[Dataset excerpt]
[START]
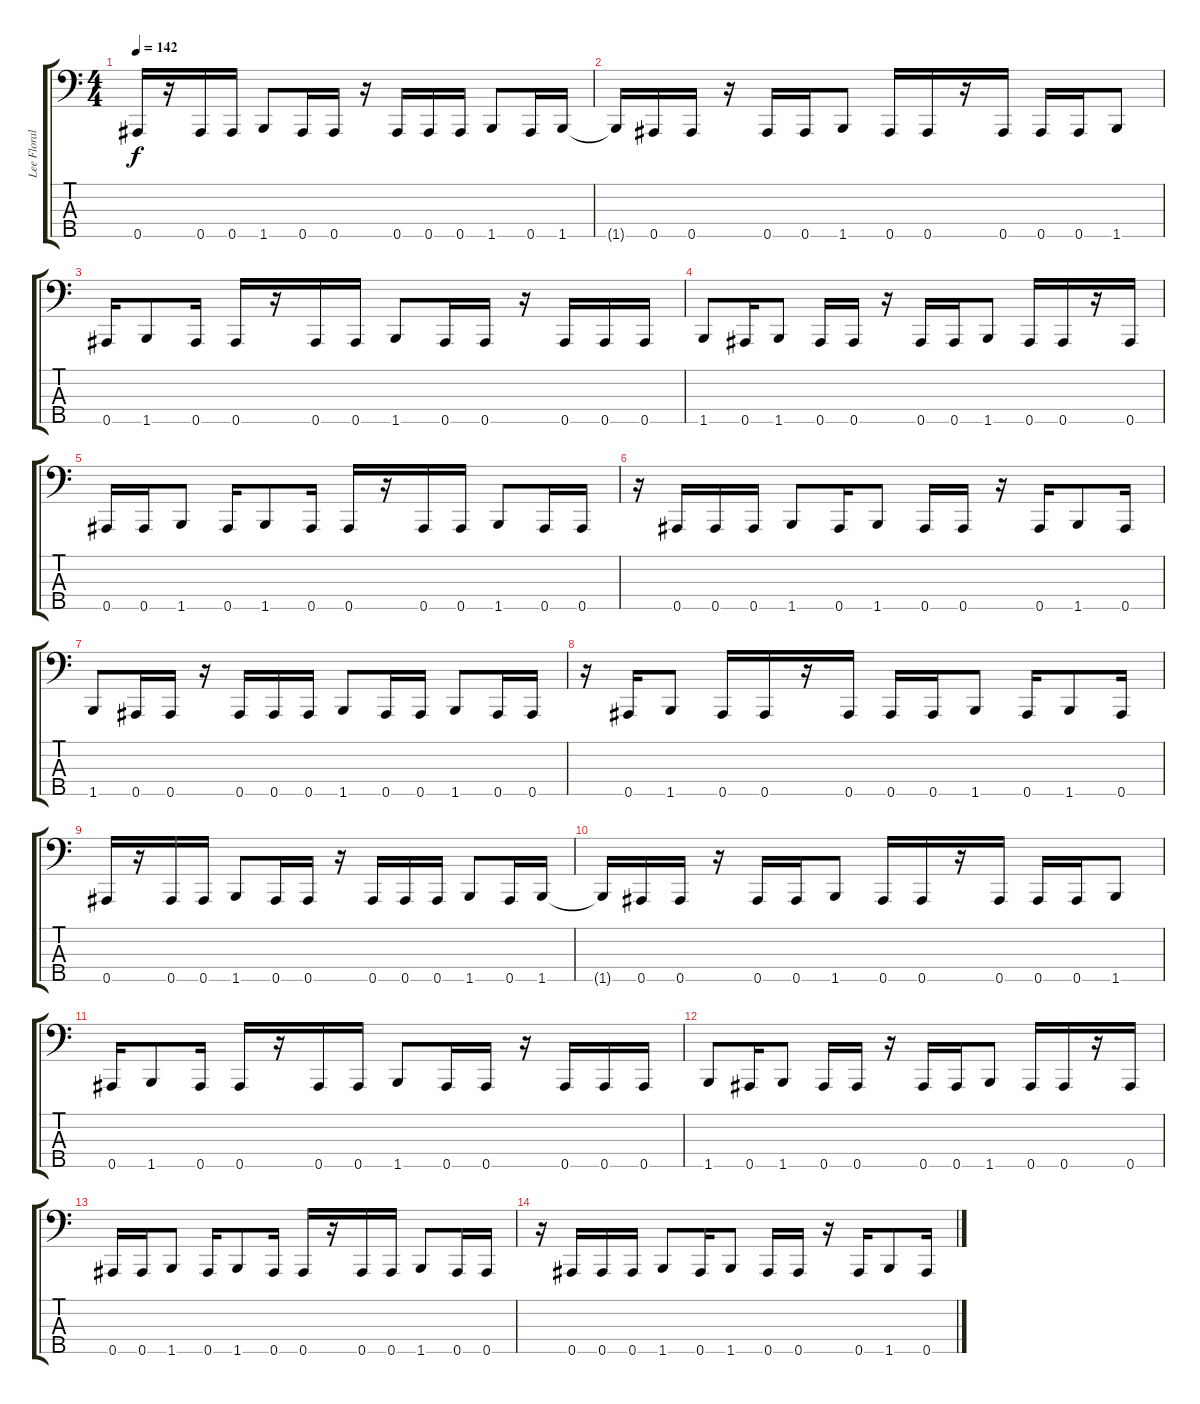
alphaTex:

\track ("Lee Floral" "Lee Floral") {instrument electricbassfinger}
\staff {score tabs}
\tuning (Gb2 Db2 Ab1 Eb1 Bb0) {hide}
\ts (4 4)
\tempo 142
\clef f4
\ks c
0.5.16{dy f} r.16 0.5.16 0.5.16 1.5.8 0.5.16 0.5.16 r.16 0.5.16 0.5.16 0.5.16 1.5.8 0.5.16 1.5.16 |
1.5{t}.16 0.5.16 0.5.16 r.16 0.5.16 0.5.16 1.5.8 0.5.16 0.5.16 r.16 0.5.16 0.5.16 0.5.16 1.5.8 |
0.5.16 1.5.8 0.5.16 0.5.16 r.16 0.5.16 0.5.16 1.5.8 0.5.16 0.5.16 r.16 0.5.16 0.5.16 0.5.16 |
1.5.8 0.5.16 1.5.8 0.5.16 0.5.16 r.16 0.5.16 0.5.16 1.5.8 0.5.16 0.5.16 r.16 0.5.16 |
0.5.16 0.5.16 1.5.8 0.5.16 1.5.8 0.5.16 0.5.16 r.16 0.5.16 0.5.16 1.5.8 0.5.16 0.5.16 |
r.16 0.5.16 0.5.16 0.5.16 1.5.8 0.5.16 1.5.8 0.5.16 0.5.16 r.16 0.5.16 1.5.8 0.5.16 |
1.5.8 0.5.16 0.5.16 r.16 0.5.16 0.5.16 0.5.16 1.5.8 0.5.16 0.5.16 1.5.8 0.5.16 0.5.16 |
r.16 0.5.16 1.5.8 0.5.16 0.5.16 r.16 0.5.16 0.5.16 0.5.16 1.5.8 0.5.16 1.5.8 0.5.16 |
0.5.16 r.16 0.5.16 0.5.16 1.5.8 0.5.16 0.5.16 r.16 0.5.16 0.5.16 0.5.16 1.5.8 0.5.16 1.5.16 |
1.5{t}.16 0.5.16 0.5.16 r.16 0.5.16 0.5.16 1.5.8 0.5.16 0.5.16 r.16 0.5.16 0.5.16 0.5.16 1.5.8 |
0.5.16 1.5.8 0.5.16 0.5.16 r.16 0.5.16 0.5.16 1.5.8 0.5.16 0.5.16 r.16 0.5.16 0.5.16 0.5.16 |
1.5.8 0.5.16 1.5.8 0.5.16 0.5.16 r.16 0.5.16 0.5.16 1.5.8 0.5.16 0.5.16 r.16 0.5.16 |
0.5.16 0.5.16 1.5.8 0.5.16 1.5.8 0.5.16 0.5.16 r.16 0.5.16 0.5.16 1.5.8 0.5.16 0.5.16 |
r.16 0.5.16 0.5.16 0.5.16 1.5.8 0.5.16 1.5.8 0.5.16 0.5.16 r.16 0.5.16 1.5.8 0.5.16
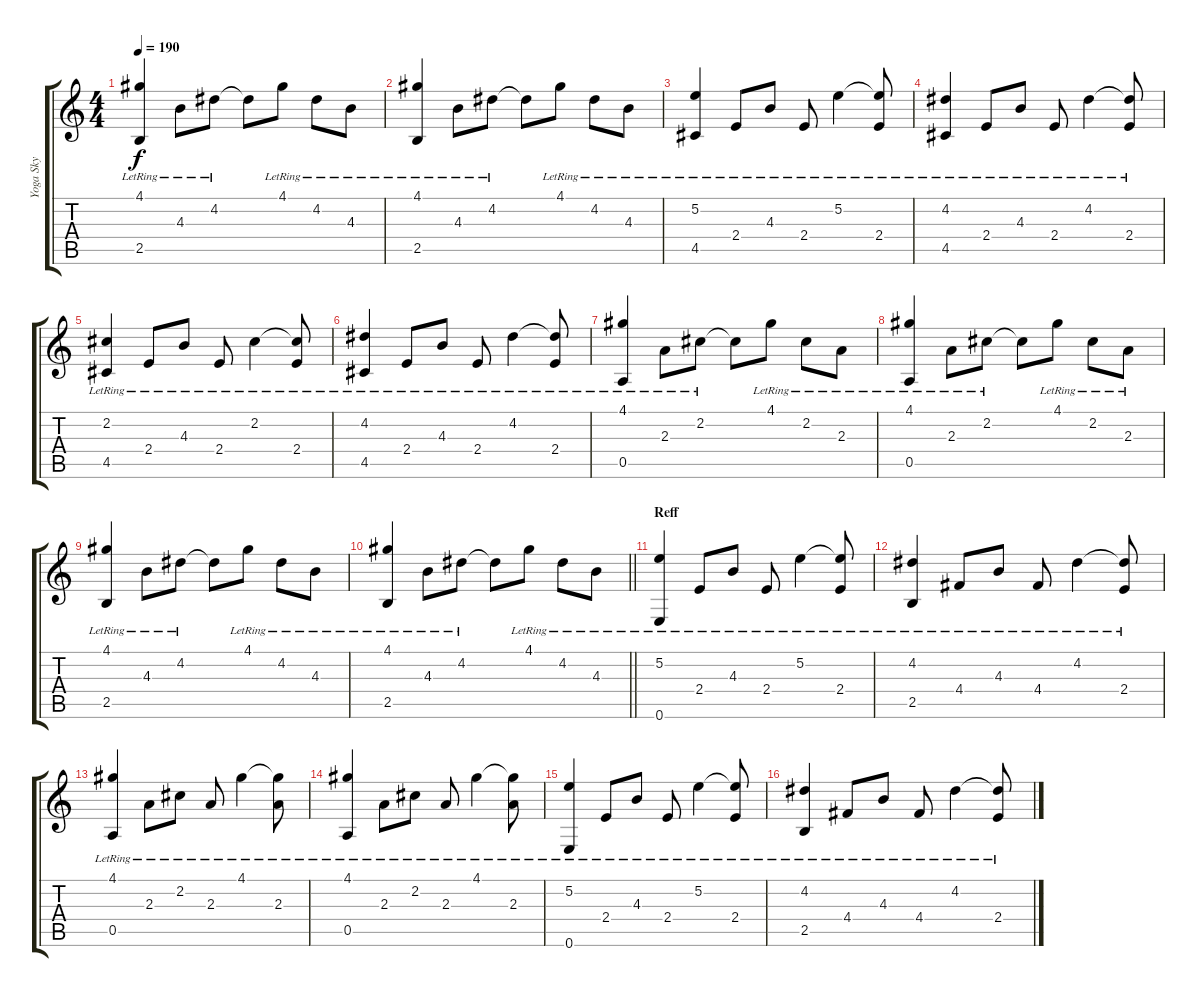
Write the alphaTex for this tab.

\track ("Yoga Sky" "Yoga Sky") {instrument acousticguitarnylon}
\staff {score tabs}
\tuning (E4 B3 G3 D3 A2 E2) {hide}
\ts (4 4)
\tempo 190
\clef g2
\ks c
(4.1{lr} 2.5{lr}).4{dy f} 4.3{lr}.8 4.2{lr}.8 4.2{t}.8 4.1{lr}.8 4.2{lr}.8 4.3{lr}.8 |
(4.1{lr} 2.5{lr}).4 4.3{lr}.8 4.2{lr}.8 4.2{t}.8 4.1{lr}.8 4.2{lr}.8 4.3{lr}.8 |
(5.2{lr} 4.5{lr}).4 2.4{lr}.8 4.3{lr}.8 2.4{lr}.8 5.2{lr}.4 (5.2{t} 2.4{lr}).8 |
(4.2{lr} 4.5{lr}).4 2.4{lr}.8 4.3{lr}.8 2.4{lr}.8 4.2{lr}.4 (4.2{t} 2.4{lr}).8 |
(2.2{lr} 4.5{lr}).4 2.4{lr}.8 4.3{lr}.8 2.4{lr}.8 2.2{lr}.4 (2.2{t} 2.4{lr}).8 |
(4.2{lr} 4.5{lr}).4 2.4{lr}.8 4.3{lr}.8 2.4{lr}.8 4.2{lr}.4 (4.2{t} 2.4{lr}).8 |
(4.1{lr} 0.5{lr}).4 2.3{lr}.8 2.2{lr}.8 2.2{t}.8 4.1{lr}.8 2.2{lr}.8 2.3{lr}.8 |
(4.1{lr} 0.5{lr}).4 2.3{lr}.8 2.2{lr}.8 2.2{t}.8 4.1{lr}.8 2.2{lr}.8 2.3{lr}.8 |
(4.1{lr} 2.5{lr}).4 4.3{lr}.8 4.2{lr}.8 4.2{t}.8 4.1{lr}.8 4.2{lr}.8 4.3{lr}.8 |
\barLineRight lightlight
(4.1{lr} 2.5{lr}).4 4.3{lr}.8 4.2{lr}.8 4.2{t}.8 4.1{lr}.8 4.2{lr}.8 4.3{lr}.8 |
\section ("" "Reff")
(5.2{lr} 0.6{lr}).4 2.4{lr}.8 4.3{lr}.8 2.4{lr}.8 5.2{lr}.4 (5.2{t} 2.4{lr}).8 |
(4.2{lr} 2.5{lr}).4 4.4{lr}.8 4.3{lr}.8 4.4{lr}.8 4.2{lr}.4 (4.2{t} 2.4{lr}).8 |
(4.1{lr} 0.5{lr}).4 2.3{lr}.8 2.2{lr}.8 2.3{lr}.8 4.1{lr}.4 (4.1{t} 2.3{lr}).8 |
(4.1{lr} 0.5{lr}).4 2.3{lr}.8 2.2{lr}.8 2.3{lr}.8 4.1{lr}.4 (4.1{t} 2.3{lr}).8 |
(5.2{lr} 0.6{lr}).4 2.4{lr}.8 4.3{lr}.8 2.4{lr}.8 5.2{lr}.4 (5.2{t} 2.4{lr}).8 |
(4.2{lr} 2.5{lr}).4 4.4{lr}.8 4.3{lr}.8 4.4{lr}.8 4.2{lr}.4 (4.2{t} 2.4{lr}).8
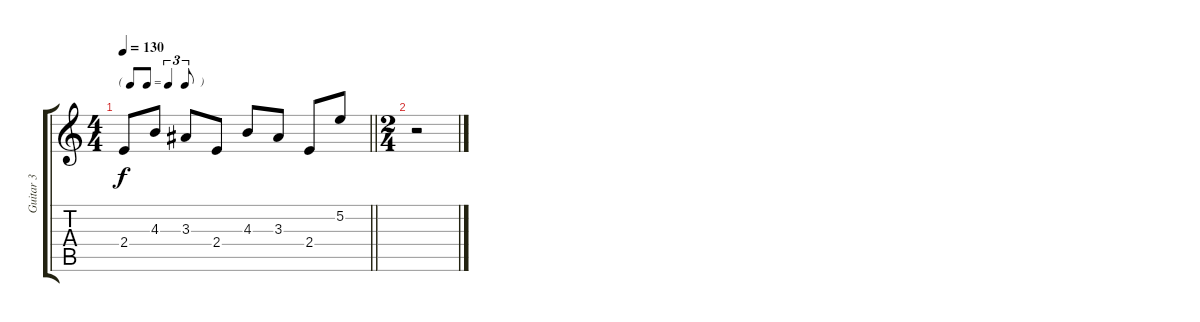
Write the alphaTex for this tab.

\track ("Guitar 3" "Guitar 3") {instrument electricguitarjazz}
\staff {score tabs}
\tuning (E4 B3 G3 D3 A2 E2) {hide}
\ts (4 4)
\tf triplet8th
\tempo 130
\clef g2
\barLineRight lightlight
\ks c
2.4.8{dy f} 4.3.8 3.3.8 2.4.8 4.3.8 3.3.8 2.4.8 5.2.8 |
\ts (2 4)
r.2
[END]
### WHAT THE TASK REQUIRES
Return every line of the listing above that contains the word "instrument".

### EXPECTED ANSWER
\track ("Lee Floral" "Lee Floral") {instrument electricbassfinger}
\track ("Yoga Sky" "Yoga Sky") {instrument acousticguitarnylon}
\track ("Guitar 3" "Guitar 3") {instrument electricguitarjazz}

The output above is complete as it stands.